Your assignment -> Each line in the entries below that contains the word "shift" counts once. Report how many there are and nothing more.

Record excerpts ->
----
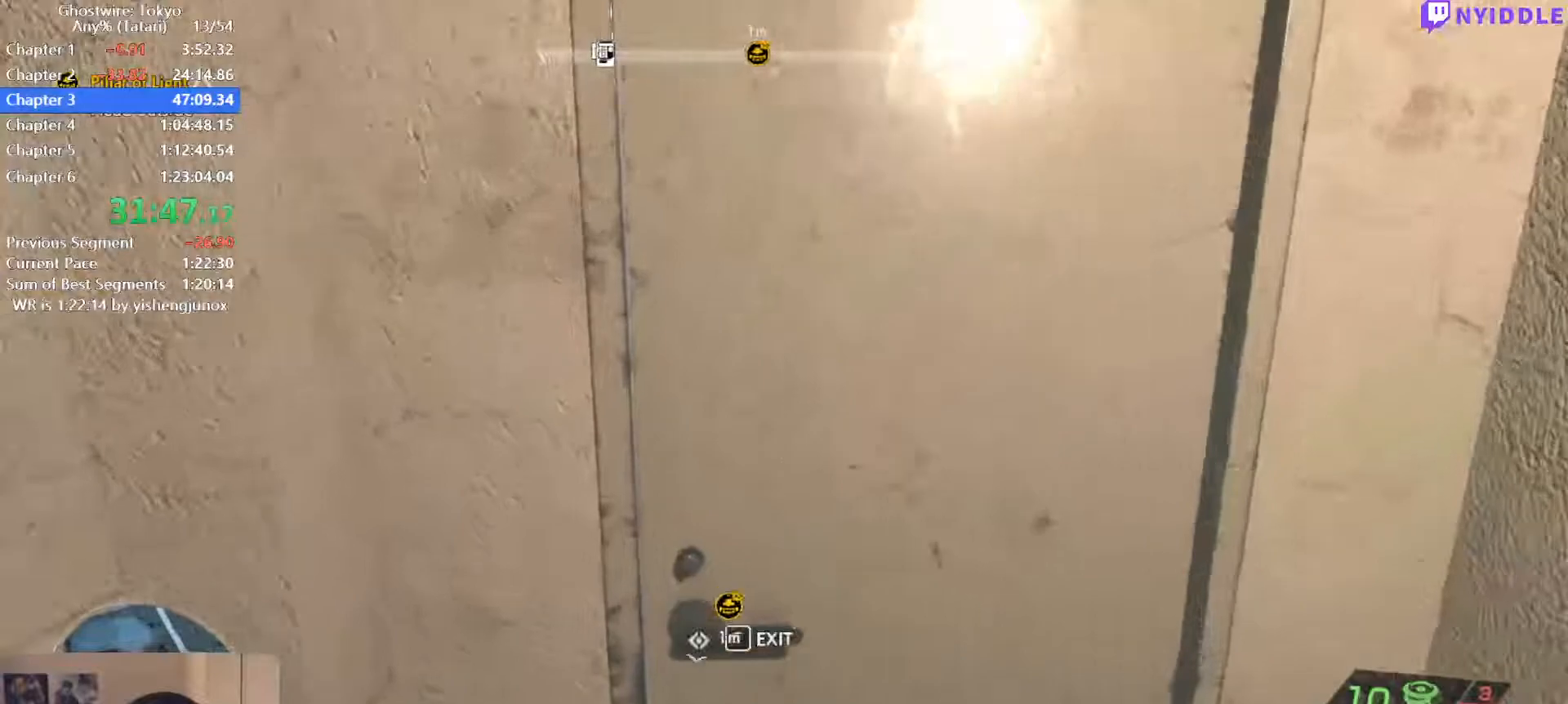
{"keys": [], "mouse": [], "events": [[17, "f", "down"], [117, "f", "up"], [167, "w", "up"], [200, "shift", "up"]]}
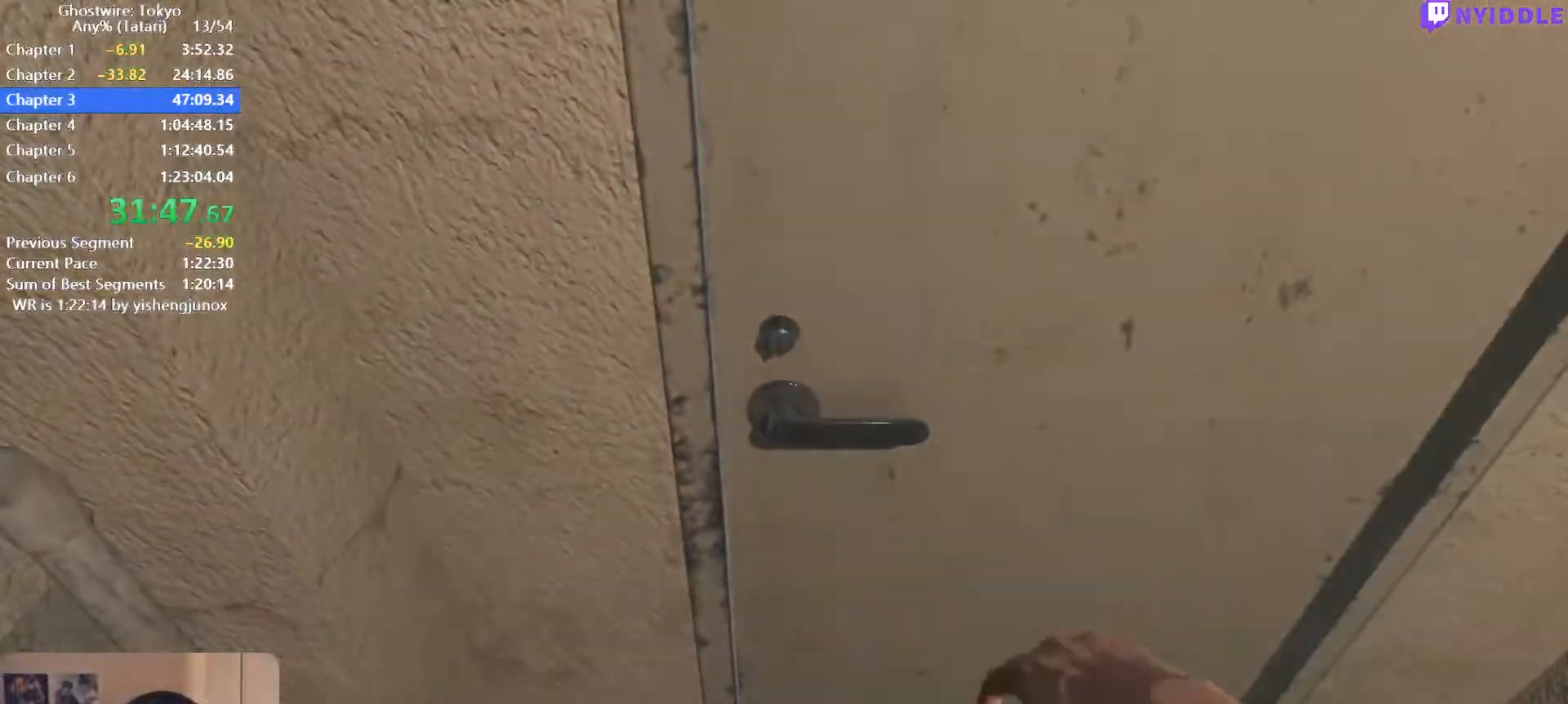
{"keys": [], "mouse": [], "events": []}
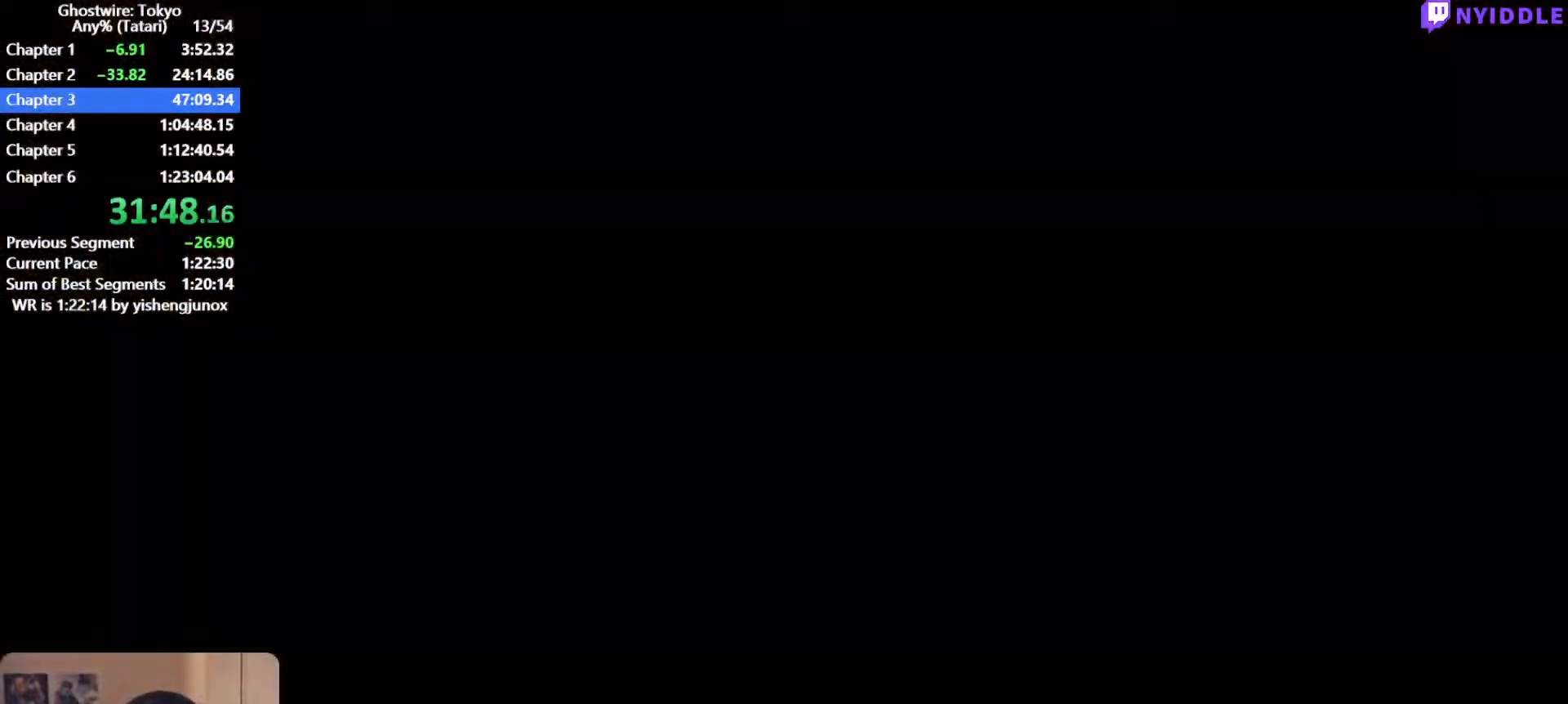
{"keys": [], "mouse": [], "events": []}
----
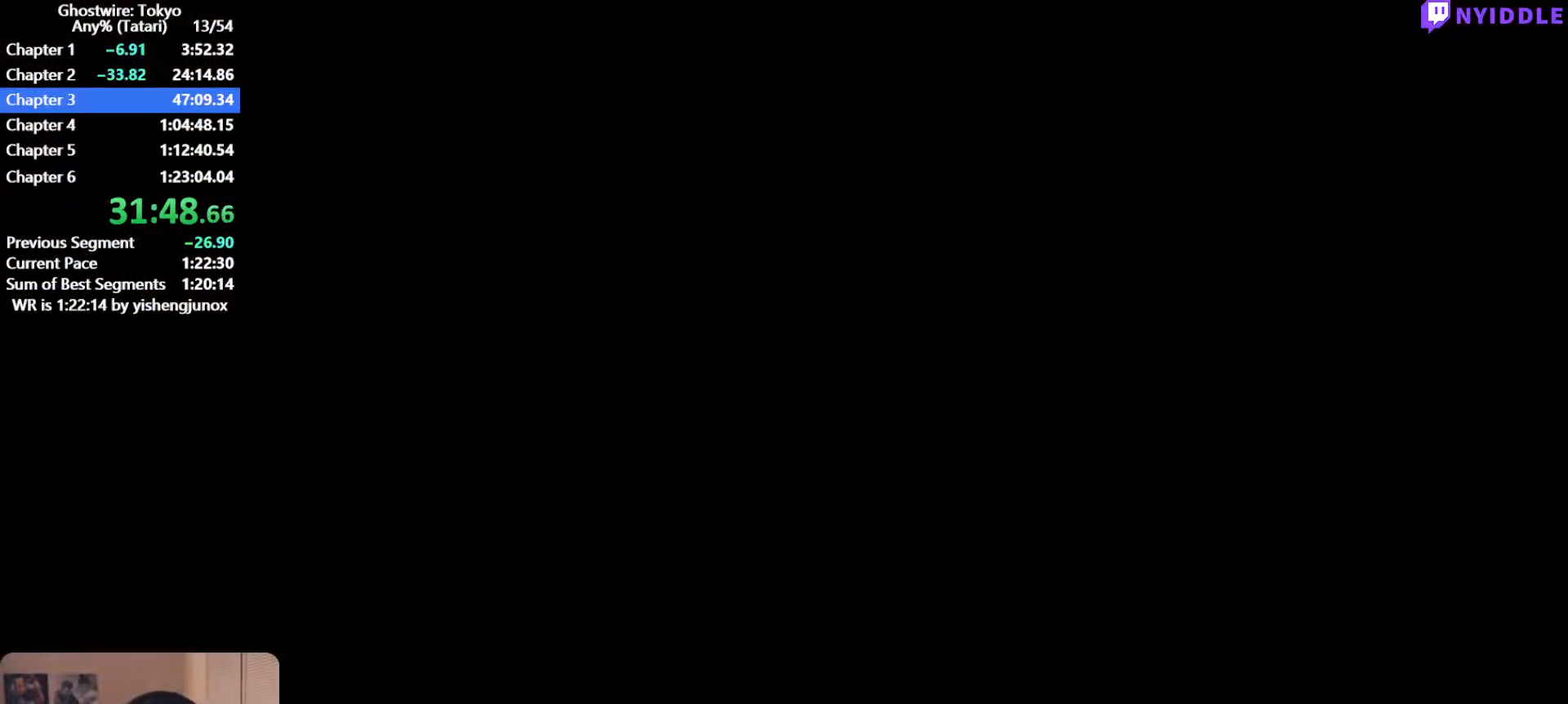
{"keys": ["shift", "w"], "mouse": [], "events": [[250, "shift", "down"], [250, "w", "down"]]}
----
Output of the task -> 2